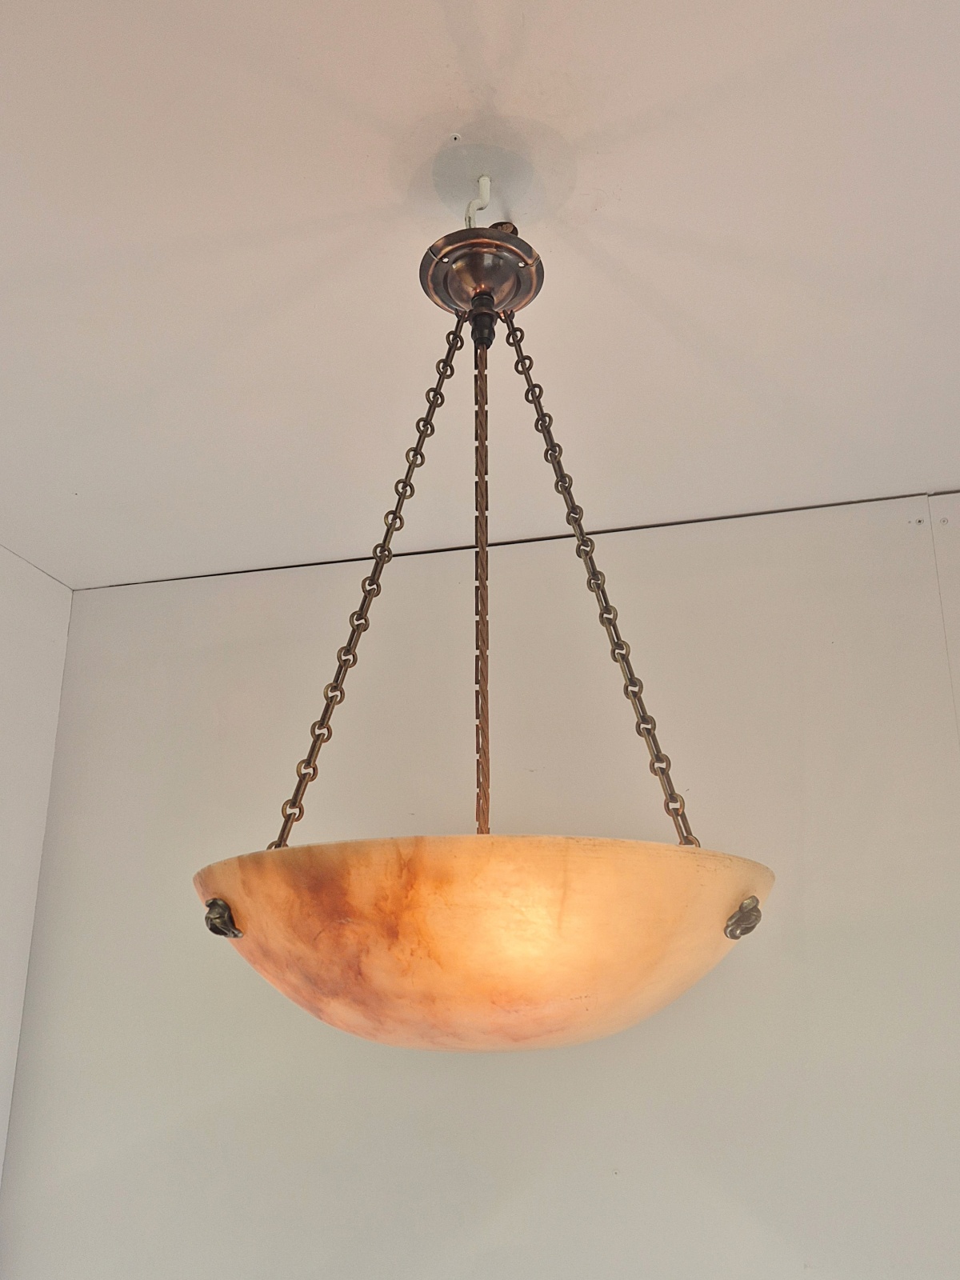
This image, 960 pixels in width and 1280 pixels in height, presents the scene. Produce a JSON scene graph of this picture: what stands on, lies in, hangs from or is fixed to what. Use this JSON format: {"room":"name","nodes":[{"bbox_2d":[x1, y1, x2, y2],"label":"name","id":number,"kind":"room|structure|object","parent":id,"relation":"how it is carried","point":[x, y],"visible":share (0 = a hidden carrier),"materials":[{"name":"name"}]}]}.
{"room":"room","nodes":[
{"label":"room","id":0,"kind":"room"},
{"bbox_2d":[0,547,74,1187],"label":"left wall","id":1,"kind":"structure","parent":0,"point":[3,719],"materials":[{"name":"white paint"}]},
{"bbox_2d":[0,0,959,597],"label":"ceiling","id":2,"kind":"structure","parent":0,"point":[914,466],"materials":[{"name":"white paint"}]},
{"bbox_2d":[464,173,492,227],"label":"ceiling hook","id":3,"kind":"object","parent":2,"relation":"attached to","point":[473,206],"visible":0.73,"materials":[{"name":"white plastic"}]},
{"bbox_2d":[199,228,767,1054],"label":"pendant lamp","id":4,"kind":"object","parent":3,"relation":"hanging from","point":[428,955],"visible":0.98,"materials":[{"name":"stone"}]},
{"bbox_2d":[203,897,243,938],"label":"bracket","id":5,"kind":"object","parent":4,"relation":"attached to","point":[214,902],"visible":0.79,"materials":[{"name":"metal"}]},
{"bbox_2d":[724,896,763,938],"label":"bracket","id":6,"kind":"object","parent":4,"relation":"attached to","point":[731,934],"visible":0.86,"materials":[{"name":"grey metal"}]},
{"bbox_2d":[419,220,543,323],"label":"ceiling rose","id":7,"kind":"object","parent":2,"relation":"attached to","point":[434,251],"visible":0.76,"materials":[{"name":"metal"}]},
{"bbox_2d":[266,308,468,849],"label":"chain","id":8,"kind":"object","parent":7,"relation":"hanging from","point":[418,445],"visible":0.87,"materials":[{"name":"brown metal"}]},
{"bbox_2d":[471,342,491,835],"label":"chain","id":9,"kind":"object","parent":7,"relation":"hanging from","point":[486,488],"visible":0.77,"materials":[{"name":"brown metal"}]},
{"bbox_2d":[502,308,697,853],"label":"chain","id":10,"kind":"object","parent":7,"relation":"hanging from","point":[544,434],"visible":0.85,"materials":[{"name":"brown metal"}]},
{"bbox_2d":[0,488,959,1279],"label":"back wall","id":11,"kind":"structure","parent":0,"point":[452,1074],"materials":[{"name":"paint"}]}
]}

=-=-=

■ What you will do: Could you copy the listing exactly, leaving out any pictures?

■ Solved exercise:
This image, 960 pixels in width and 1280 pixels in height, presents the scene. Produce a JSON scene graph of this picture: what stands on, lies in, hangs from or is fixed to what. Use this JSON format: {"room":"name","nodes":[{"bbox_2d":[x1, y1, x2, y2],"label":"name","id":number,"kind":"room|structure|object","parent":id,"relation":"how it is carried","point":[x, y],"visible":share (0 = a hidden carrier),"materials":[{"name":"name"}]}]}.
{"room":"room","nodes":[
{"label":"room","id":0,"kind":"room"},
{"bbox_2d":[0,547,74,1187],"label":"left wall","id":1,"kind":"structure","parent":0,"point":[3,719],"materials":[{"name":"white paint"}]},
{"bbox_2d":[0,0,959,597],"label":"ceiling","id":2,"kind":"structure","parent":0,"point":[914,466],"materials":[{"name":"white paint"}]},
{"bbox_2d":[464,173,492,227],"label":"ceiling hook","id":3,"kind":"object","parent":2,"relation":"attached to","point":[473,206],"visible":0.73,"materials":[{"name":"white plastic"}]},
{"bbox_2d":[199,228,767,1054],"label":"pendant lamp","id":4,"kind":"object","parent":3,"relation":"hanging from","point":[428,955],"visible":0.98,"materials":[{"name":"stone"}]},
{"bbox_2d":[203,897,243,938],"label":"bracket","id":5,"kind":"object","parent":4,"relation":"attached to","point":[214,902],"visible":0.79,"materials":[{"name":"metal"}]},
{"bbox_2d":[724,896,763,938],"label":"bracket","id":6,"kind":"object","parent":4,"relation":"attached to","point":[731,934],"visible":0.86,"materials":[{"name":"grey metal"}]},
{"bbox_2d":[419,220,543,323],"label":"ceiling rose","id":7,"kind":"object","parent":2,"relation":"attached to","point":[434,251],"visible":0.76,"materials":[{"name":"metal"}]},
{"bbox_2d":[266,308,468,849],"label":"chain","id":8,"kind":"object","parent":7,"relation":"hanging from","point":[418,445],"visible":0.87,"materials":[{"name":"brown metal"}]},
{"bbox_2d":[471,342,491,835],"label":"chain","id":9,"kind":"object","parent":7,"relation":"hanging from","point":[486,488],"visible":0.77,"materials":[{"name":"brown metal"}]},
{"bbox_2d":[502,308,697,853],"label":"chain","id":10,"kind":"object","parent":7,"relation":"hanging from","point":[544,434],"visible":0.85,"materials":[{"name":"brown metal"}]},
{"bbox_2d":[0,488,959,1279],"label":"back wall","id":11,"kind":"structure","parent":0,"point":[452,1074],"materials":[{"name":"paint"}]}
]}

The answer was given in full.